Journal of Archaeology in the Low Countries 4-1 (October 2012)Thijs Maarleveld; Alice Overmeer: Aanloop Molengat – Maritime archaeology and intermediate trade during the Thirty Years’ War1
3 The Aanloop Molengat cargo

3.13 Nails in barrels

The remains of five barrels have been found, solidly concreted and with indistinct contents. One of these was recovered in 1992. The cask has a height of 67 cm, a minimum diameter of 41 cm at top and bottom and a maximum diameter of 51 cm in the middle. The weight of the object is 302 kg. Staves, hoops, barrel lid and bottom are decayed, but the grain of the wood is still visible in the iron concretion. The cask was X-rayed and proved to be filled to the brim with square wrought-iron nails in a jumble (Stassen 1997).[10] Since entering the conservation lab, the block of nails has been used as a training and testing object for iron conservation and restoration. Many nails have been chipped off. All nails are straight, complete and unused. They vary considerably in length (6.3 to 13.7 cm, n=30) and cross-section (rectangular, 4 to 7 mm), but are clearly not scrap (fig. 42). Consequently, they are either cargo or spare parts (Blok forthcoming). If the other five barrels also contain nails, which is likely if we are dealing with cargo, the shipment would account for at least 1.5 tons. The lifted barrel does not seem to have been the largest.
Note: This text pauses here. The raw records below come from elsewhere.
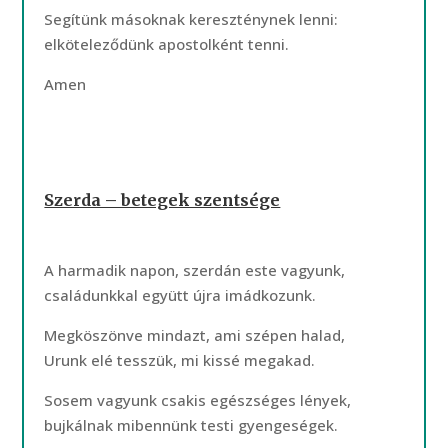
Segítünk másoknak kereszténynek lenni:
elköteleződünk apostolként tenni.
Amen
Szerda – betegek szentsége
A harmadik napon, szerdán este vagyunk,
családunkkal együtt újra imádkozunk.
Megköszönve mindazt, ami szépen halad,
Urunk elé tesszük, mi kissé megakad.
Sosem vagyunk csakis egészséges lények,
bujkálnak mibennünk testi gyengeségek.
The 18th-century Dutch East India Company (VOC) is known to have ordered nails of various sizes from the forges in Liège. The nails were delivered in baskets and repacked into casks. The repacking was done in a careful radial pattern (Gawronski 1996, 281-282), very different from what we see here. Other wrecks in the Texel Roads, for instance Texelstroom IV (Kleij 1992a), have produced barrels of nails that were packed in the same jumble.

FIG2

Figure 42 Nails from barrel AM-106.1.2, of various lengths (photo: K. Blok (RCE)).